Subsection (f) contains two prongs of potential applicability to Trump.
The first, which was discussed at great length during the investigation into Hillary Clinton’s email server, is when the individual “through gross negligence” permits the information to be removed from its proper place of custody. The statute does not define what qualifies as “gross negligence,” and what little case law exists on the matter focused instead on whether the provision mandated the involvement of a third party to qualify (the court concluded it did not).
Assuming for the moment the provision is not unconstitutionally vague, Trump’s exposure to this provision would be the byproduct of his haphazard and lackadaisical manner of having the records boxed up and shipped to Mar-a-Lago. In a conventional White House not consumed with efforts to overthrow an election, the White House Counsel’s Office and relevant personnel would have sorted through the president’s records weeks before Inauguration Day and ensured that any classified records were properly secured. Reporting indicates that Trump’s White House was focused on “other matters ” until the final days of Trump’s presidency, and the resulting failure to separate out classified records may have been the result.
The second prong, failing to promptly return national defense information upon learning it was illegally removed from a secure location, would have particular relevance in light of media reporting that Trump continued to have classified records at Mar-a-Lago even after his staff returned records in February. The fact that the FBI had to go so far as request that Trump staffers at Mar-a-Lago secure the room where the remaining classified records were still stored (which the aides then did with a padlock), and that the FBI’s search warrant authorized opening of safes and other locations both give reason to believe the government suspected there were more classified records stored at Mar-a-Lago.

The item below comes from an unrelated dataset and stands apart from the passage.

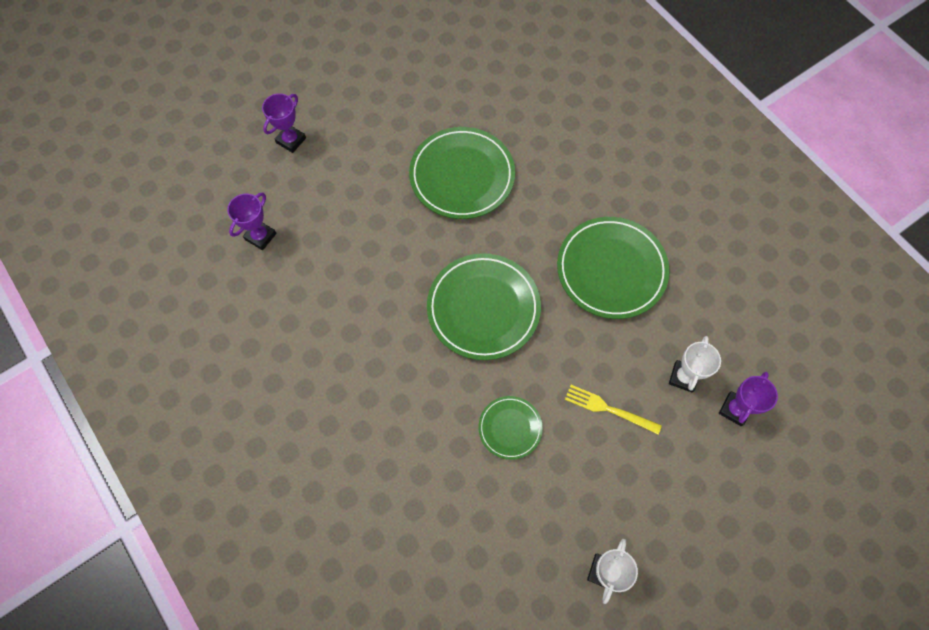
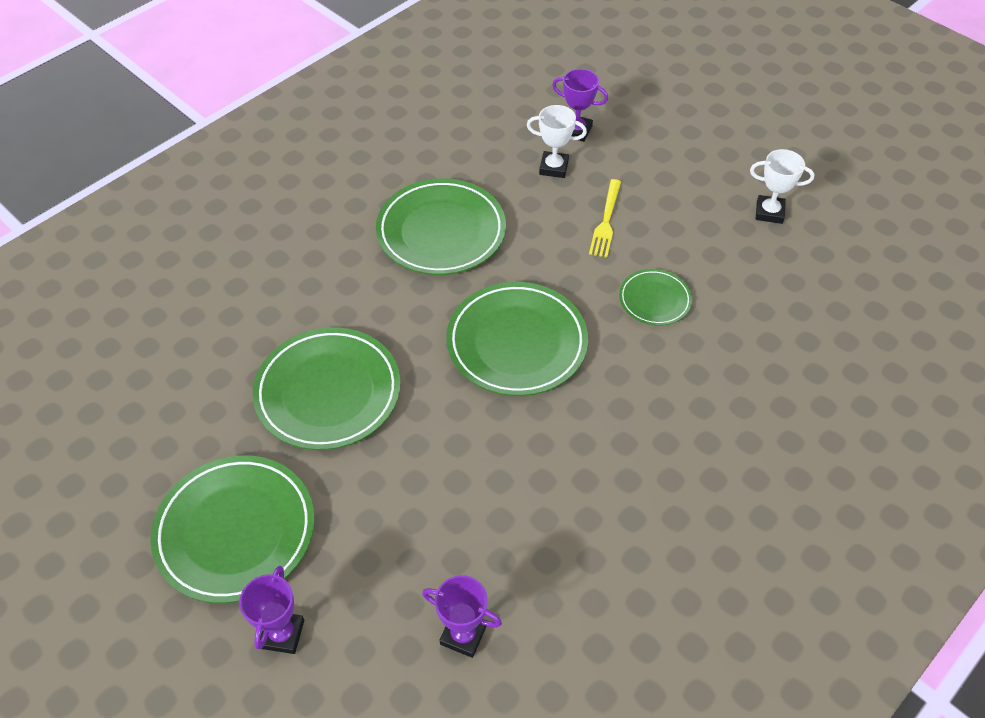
camera: 100 degrees left, 15 degrees down
purple trophy [262,93,306,153] -> purple trophy turned 75 degrees clockwise [239,566,304,654]
none -> green plate [150,455,315,603]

A third potential subsection is 793(e). This subsection is identical to subsection (d) except that it applies to information that is in the subject’s unauthorized possession. This would be unlikely to apply to Trump’s conduct while in office, of course. However, it could be considered for his continued possession of the record after January 20, 2021, particularly given the indication Trump was informed he had no right to the documents, was asked to return them, and chose not to do so.